Classical Verification of Quantum Learning
Matthias C. Caro, Marcel Hinsche, Marios Ioannou, Alexander Nietner, Ryan Sweke
TL;DR
This work studies how classical verifiers can leverage untrusted quantum servers to solve agnostic learning tasks with quantum data. It introduces mixture-of-superpositions as a flexible quantum data resource that enables distributional agnostic learning and, crucially, distributional Fourier sampling, which supports efficient learning of parities and Fourier-sparse functions. The authors develop interactive verification protocols in which a classical verifier, given random examples or statistical queries, can validate the quantum prover’s outputs, achieving completeness and soundness results and highlighting separations from classical capabilities. They further show that, while mixture-of-superpositions can outperform classical data for distributional learning, they do not provide a broad advantage for distribution-independent agnostic learning or its verification. Overall, the paper demonstrates that quantum data can broaden the set of learnable tasks for classical agents via interaction with quantum servers, while also delineating concrete limitations and the boundary of quantum advantage in delegated learning scenarios.
Abstract
Quantum data access and quantum processing can make certain classically intractable learning tasks feasible. However, quantum capabilities will only be available to a select few in the near future. Thus, reliable schemes that allow classical clients to delegate learning to untrusted quantum servers are required to facilitate widespread access to quantum learning advantages.
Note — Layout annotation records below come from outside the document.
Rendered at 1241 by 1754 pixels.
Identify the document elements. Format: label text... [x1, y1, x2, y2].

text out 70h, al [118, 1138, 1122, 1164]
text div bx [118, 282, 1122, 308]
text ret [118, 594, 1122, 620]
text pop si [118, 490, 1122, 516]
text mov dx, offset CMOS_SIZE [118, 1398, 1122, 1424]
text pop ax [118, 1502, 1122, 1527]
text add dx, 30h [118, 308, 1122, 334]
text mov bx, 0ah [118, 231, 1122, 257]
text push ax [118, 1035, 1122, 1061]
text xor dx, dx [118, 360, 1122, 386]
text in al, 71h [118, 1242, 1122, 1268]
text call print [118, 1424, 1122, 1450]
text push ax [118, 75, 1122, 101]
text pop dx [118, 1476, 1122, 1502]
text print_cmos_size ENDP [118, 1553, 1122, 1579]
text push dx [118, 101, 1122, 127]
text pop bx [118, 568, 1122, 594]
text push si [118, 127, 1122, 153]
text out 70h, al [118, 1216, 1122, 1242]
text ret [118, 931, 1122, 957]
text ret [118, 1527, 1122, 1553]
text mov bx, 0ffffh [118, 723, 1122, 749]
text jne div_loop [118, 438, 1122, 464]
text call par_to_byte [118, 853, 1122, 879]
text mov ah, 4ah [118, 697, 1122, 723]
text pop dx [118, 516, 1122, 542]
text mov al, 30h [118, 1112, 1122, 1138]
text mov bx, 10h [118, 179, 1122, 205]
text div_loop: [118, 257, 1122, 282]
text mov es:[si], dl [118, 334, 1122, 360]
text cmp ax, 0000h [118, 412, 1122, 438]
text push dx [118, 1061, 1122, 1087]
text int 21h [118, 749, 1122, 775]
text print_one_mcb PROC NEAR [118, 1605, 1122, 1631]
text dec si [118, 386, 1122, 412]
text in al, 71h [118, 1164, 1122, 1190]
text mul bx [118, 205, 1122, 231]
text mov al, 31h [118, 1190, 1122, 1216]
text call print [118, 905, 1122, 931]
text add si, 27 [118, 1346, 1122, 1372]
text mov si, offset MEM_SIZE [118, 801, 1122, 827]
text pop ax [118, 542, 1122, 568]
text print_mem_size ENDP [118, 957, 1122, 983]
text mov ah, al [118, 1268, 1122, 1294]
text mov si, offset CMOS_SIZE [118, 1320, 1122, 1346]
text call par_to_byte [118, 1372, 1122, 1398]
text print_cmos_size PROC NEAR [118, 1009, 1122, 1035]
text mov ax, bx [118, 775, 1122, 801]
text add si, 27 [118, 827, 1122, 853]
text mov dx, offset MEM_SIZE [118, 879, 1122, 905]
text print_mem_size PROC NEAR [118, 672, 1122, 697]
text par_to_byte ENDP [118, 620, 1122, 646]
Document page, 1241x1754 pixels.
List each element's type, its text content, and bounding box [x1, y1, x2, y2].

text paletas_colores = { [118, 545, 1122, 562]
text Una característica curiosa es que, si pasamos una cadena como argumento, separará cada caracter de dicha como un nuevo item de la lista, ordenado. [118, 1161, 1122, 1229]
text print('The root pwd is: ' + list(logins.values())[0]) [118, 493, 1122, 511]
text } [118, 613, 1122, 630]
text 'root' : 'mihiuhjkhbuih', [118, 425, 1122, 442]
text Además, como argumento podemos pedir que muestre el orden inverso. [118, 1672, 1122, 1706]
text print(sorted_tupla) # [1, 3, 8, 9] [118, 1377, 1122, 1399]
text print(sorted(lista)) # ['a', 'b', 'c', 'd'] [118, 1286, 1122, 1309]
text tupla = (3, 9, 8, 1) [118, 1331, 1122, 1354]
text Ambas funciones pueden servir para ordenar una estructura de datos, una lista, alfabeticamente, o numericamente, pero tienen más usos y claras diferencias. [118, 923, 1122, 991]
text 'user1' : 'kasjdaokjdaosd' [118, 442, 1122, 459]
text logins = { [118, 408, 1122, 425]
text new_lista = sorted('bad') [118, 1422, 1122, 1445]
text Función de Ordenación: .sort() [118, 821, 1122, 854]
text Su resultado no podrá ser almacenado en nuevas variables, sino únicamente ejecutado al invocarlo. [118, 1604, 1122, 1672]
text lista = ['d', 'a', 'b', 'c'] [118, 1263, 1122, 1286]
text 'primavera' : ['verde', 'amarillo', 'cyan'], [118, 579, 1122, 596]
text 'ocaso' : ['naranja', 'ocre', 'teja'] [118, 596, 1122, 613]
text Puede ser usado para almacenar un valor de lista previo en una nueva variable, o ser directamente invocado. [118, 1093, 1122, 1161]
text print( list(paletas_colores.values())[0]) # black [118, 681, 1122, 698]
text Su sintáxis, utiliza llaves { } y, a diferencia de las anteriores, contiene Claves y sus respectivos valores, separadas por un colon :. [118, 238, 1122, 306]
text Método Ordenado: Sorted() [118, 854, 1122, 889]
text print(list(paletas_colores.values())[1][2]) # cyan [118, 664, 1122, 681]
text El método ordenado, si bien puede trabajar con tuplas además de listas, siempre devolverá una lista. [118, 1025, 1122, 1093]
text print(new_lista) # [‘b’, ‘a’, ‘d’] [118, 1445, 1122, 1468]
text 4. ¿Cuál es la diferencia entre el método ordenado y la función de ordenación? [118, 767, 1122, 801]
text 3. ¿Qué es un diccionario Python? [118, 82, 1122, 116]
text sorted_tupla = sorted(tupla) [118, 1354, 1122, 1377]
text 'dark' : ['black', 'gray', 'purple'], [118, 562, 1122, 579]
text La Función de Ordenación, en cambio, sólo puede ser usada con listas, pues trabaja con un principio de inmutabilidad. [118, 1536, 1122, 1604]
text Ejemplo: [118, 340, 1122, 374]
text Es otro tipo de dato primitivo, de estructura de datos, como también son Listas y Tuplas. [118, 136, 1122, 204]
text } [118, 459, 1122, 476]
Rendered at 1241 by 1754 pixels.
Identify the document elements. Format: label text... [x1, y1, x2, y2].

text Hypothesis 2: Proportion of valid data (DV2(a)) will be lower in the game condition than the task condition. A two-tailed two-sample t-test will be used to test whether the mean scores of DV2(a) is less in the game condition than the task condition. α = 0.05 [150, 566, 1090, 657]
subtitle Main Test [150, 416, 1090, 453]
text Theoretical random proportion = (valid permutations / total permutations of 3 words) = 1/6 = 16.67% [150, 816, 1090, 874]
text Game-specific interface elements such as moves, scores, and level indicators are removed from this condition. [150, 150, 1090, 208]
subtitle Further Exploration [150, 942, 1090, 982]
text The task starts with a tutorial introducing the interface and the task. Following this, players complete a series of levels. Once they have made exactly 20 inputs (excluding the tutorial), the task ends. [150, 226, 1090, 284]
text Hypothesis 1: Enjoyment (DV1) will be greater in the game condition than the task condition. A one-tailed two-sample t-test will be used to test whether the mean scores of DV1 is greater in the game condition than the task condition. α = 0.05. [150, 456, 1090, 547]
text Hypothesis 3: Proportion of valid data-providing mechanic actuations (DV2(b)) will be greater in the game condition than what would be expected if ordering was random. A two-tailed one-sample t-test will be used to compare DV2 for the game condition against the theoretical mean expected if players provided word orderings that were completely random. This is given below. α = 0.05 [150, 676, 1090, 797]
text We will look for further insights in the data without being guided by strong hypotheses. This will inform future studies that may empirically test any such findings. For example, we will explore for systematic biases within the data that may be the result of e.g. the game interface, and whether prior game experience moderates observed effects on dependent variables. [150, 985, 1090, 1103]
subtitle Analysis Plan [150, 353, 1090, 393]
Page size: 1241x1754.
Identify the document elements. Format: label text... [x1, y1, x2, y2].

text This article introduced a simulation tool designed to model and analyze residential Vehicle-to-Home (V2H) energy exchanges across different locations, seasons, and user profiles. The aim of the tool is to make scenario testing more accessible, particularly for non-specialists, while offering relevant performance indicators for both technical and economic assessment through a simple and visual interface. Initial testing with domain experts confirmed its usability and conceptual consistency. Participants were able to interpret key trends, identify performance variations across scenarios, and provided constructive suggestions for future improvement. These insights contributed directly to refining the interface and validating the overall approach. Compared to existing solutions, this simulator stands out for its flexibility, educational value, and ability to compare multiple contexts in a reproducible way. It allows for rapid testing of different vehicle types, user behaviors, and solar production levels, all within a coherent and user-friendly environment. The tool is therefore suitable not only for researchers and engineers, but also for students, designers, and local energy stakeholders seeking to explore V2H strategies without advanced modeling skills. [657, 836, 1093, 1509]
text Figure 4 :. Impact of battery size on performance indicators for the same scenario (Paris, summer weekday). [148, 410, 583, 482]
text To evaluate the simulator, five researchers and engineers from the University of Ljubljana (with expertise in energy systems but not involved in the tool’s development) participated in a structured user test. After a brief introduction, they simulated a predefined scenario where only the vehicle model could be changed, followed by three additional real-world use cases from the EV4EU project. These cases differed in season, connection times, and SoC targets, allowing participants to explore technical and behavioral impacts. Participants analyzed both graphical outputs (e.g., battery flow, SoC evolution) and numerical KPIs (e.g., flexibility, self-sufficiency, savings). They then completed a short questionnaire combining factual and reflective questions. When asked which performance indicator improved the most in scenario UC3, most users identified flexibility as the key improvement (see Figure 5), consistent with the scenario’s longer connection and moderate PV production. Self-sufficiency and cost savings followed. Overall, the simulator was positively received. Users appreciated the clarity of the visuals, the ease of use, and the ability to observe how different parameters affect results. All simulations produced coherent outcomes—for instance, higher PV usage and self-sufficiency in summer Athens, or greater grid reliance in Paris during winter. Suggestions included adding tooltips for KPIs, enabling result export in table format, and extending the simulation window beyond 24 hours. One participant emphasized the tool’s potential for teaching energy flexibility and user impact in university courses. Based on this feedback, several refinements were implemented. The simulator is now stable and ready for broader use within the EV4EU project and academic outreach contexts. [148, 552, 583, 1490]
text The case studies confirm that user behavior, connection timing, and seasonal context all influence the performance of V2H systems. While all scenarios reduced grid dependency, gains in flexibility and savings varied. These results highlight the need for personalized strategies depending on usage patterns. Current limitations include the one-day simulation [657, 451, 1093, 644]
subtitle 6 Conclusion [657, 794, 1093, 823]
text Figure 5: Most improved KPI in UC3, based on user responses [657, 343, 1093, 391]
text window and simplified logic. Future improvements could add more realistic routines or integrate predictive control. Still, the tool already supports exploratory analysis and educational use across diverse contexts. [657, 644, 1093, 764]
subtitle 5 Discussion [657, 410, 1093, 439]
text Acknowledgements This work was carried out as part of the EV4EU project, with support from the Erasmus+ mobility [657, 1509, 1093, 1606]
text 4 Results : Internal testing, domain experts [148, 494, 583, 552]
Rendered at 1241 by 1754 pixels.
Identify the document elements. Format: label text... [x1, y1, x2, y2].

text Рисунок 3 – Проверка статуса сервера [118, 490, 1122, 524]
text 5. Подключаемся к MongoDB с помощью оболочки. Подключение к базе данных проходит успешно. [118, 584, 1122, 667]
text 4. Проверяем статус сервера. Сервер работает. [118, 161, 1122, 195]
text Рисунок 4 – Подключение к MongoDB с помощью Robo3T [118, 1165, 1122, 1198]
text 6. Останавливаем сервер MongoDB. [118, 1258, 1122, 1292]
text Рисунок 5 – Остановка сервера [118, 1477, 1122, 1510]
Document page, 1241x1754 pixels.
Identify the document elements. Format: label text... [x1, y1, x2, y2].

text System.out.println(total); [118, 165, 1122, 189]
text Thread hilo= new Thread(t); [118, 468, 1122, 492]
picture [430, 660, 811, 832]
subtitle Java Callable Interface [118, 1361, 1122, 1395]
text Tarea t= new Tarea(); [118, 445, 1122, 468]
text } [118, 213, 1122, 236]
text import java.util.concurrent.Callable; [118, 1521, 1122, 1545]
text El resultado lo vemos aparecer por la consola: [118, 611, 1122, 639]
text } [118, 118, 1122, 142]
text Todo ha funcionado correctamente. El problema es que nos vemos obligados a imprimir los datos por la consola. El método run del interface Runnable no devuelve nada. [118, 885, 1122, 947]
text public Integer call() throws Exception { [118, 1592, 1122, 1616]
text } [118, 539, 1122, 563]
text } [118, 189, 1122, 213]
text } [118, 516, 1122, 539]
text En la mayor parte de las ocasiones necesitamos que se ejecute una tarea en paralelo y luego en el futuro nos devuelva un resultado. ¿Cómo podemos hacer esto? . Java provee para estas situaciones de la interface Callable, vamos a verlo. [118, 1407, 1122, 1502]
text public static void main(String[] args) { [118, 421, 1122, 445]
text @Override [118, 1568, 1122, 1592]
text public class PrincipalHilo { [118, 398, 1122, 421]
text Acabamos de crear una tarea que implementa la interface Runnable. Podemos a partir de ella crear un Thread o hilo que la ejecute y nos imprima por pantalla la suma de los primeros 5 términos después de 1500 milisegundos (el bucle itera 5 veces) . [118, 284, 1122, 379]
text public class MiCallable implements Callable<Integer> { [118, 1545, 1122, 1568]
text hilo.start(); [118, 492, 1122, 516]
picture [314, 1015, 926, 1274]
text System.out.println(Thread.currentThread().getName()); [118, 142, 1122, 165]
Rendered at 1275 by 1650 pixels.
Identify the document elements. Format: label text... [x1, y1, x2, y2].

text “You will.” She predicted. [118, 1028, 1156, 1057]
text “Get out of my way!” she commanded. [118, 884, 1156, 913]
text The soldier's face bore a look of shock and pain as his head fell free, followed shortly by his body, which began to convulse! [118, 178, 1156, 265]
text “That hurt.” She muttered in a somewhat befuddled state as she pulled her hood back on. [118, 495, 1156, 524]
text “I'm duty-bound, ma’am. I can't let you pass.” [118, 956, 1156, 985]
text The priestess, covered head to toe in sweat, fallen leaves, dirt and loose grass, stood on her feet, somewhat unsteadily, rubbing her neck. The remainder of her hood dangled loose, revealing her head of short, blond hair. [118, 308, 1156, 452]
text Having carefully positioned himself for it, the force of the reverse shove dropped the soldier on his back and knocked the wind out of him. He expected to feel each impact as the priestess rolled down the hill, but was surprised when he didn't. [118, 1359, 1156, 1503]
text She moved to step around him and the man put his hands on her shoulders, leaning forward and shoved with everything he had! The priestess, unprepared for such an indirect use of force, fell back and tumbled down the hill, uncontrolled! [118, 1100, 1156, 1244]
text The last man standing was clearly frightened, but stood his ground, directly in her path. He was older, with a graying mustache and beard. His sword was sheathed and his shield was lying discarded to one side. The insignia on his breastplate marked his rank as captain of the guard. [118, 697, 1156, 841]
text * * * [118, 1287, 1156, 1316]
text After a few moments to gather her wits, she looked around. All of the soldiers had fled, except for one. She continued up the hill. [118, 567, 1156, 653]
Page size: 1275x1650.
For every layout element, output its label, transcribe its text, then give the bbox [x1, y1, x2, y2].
Building on a recently introduced framework of interactive proof systems for classical machine learning, we develop a framework for classical verification of quantum learning. We exhibit learning problems that a classical learner cannot efficiently solve on their own, but that they can efficiently and reliably solve when interacting with an untrusted quantum prover. Concretely, we consider the problems of agnostic learning parities and Fourier-sparse functions with respect to distributions with uniform input marginal. We propose a new quantum data access model that we call "mixture-of-superpositions" quantum examples, based on which we give efficient quantum learning algorithms for these tasks. Moreover, we prove that agnostic quantum parity and Fourier-sparse learning can be efficiently verified by a classical verifier with only random example or statistical query access. Finally, we showcase two general scenarios in learning and verification in which quantum mixture-of-superpositions examples do not lead to sample complexity improvements over classical data. Our results demonstrate that the potential power of quantum data for learning tasks, while not unlimited, can be utilized by classical agents through interaction with untrusted quantum entities.